Teks Latihan:
^^^^^^^^
Berjuang Bersama Andi Mattalatta Melawan Gubernur Sulsel Yang Ingin Menjual Stadion Mattoanging

Arief Djasar juga pernah turut membela Andi Mattalatta melalui pemberitaan di Harian Pedoman Rakyat, dan “turut melawan” saat Gubernur Sulsel Achmad Amiruddin ingin menjual Stadion Mattoanging kepada pihak swasta dan menawarkan pembagunan stadion modern di kawasan Sudiang Makassar.
 




--------

PEDOMAN KARYA

Selasa, 10 Agustus 2021

 

In Memoriam Arief Djasar, Wartawan Olahraga Harian Pedoman Rakyat (2):

 

 

Berjuang Bersama Andi Mattalatta Melawan Gubernur Sulsel Yang Ingin Menjual Stadion Mattoanging

 

 

Oleh: Asnawin Aminuddin

(Wartawan Pedoman Karya)

 

Desk Olahraga

 

Pada sekitar tahun 1997, barulah saya ditempatkan di Desk Olahraga yang dikepalai Arief Djasar. Kalau tidak salah, waktu itu, saya menjadi reporter Desk Olahraga bersama Insan Ihlas Jalil dan Yusuf Akib.

Saat menjadi reporter Desk Olahraga, saya juga beberapa kali meliput pertandingan sepakbola, terutama saat PSM (Persatuan Sepakbola Makassar) bertanding, baik di Stadion Mattoanging Makassar, maupun saat PSM bertanding di luar kandang.
^^^^^^^^
Kumpulan Data:
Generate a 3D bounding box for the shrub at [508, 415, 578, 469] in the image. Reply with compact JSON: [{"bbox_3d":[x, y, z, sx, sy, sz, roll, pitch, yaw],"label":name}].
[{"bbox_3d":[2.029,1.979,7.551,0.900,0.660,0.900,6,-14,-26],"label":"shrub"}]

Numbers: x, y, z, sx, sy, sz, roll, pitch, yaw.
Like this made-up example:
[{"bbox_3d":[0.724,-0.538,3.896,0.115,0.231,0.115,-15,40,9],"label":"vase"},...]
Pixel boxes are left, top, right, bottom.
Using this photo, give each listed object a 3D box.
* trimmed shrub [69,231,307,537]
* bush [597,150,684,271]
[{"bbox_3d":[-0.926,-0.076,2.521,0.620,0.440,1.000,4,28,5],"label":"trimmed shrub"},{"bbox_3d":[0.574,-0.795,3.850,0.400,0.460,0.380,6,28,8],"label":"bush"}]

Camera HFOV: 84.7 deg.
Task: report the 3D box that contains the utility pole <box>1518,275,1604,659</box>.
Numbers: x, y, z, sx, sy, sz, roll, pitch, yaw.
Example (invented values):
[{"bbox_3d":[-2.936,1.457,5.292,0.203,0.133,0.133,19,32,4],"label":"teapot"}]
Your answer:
^^^^^^^^
Ketentuan Latihan:
- A) Tulis ulang bagian tulisan tentang Arief Djasar mulai dari "Pada sekitar tahun" dan terus sampai "dan Yusuf Akib.", lalu ganti "Desk Olahraga" dengan "Bagian Olahraga".
- B) Bagaimana kelanjutan tulisan tentang Arief Djasar itu? Lanjutkan tulisan tersebut mulai setelah kalimat terakhir yang tercantum.

Hasil Tiap Tugas:
- A)
Pada sekitar tahun 1997, barulah saya ditempatkan di Bagian Olahraga yang dikepalai Arief Djasar. Kalau tidak salah, waktu itu, saya menjadi reporter Bagian Olahraga bersama Insan Ihlas Jalil dan Yusuf Akib.

- B)
Saya antara lain pernah meliput saat PSM bertanding di Balikpapan, di Bontang, dan Samarinda (Kalimantan Timur), serta di Manado (Sulawesi Utara), dan di Gresik (Jawa Timur).

Dalam peliputan berita-berita olahraga, saya banyak mendapat arahan dari Arief Djasar, dan dengan demikian, saya menganggap Arief Djasar sebagai guru saya dalam liputan berita-berita olahraga.

Setelah saya “naik kelas” menjadi redaktur pun, saya tetap banyak berkonsultasi dan berdiskusi dengan Arief Djasar, dan hubungan kami sudah seperti adik kakak.

 

Sangat Mengenal Pemain PSM

 

Arief Djasar memang identik dengan wartawan olahraga, khususnya sepakbola, dan lebih khusus lagi PSM. Ia sangat mengenal pemain-pemain PSM, mulai dari skill para pemain, reputasi pelatih, sampai kepada hal-hal yang bersifat pribadi dari para pemain dan pelatih.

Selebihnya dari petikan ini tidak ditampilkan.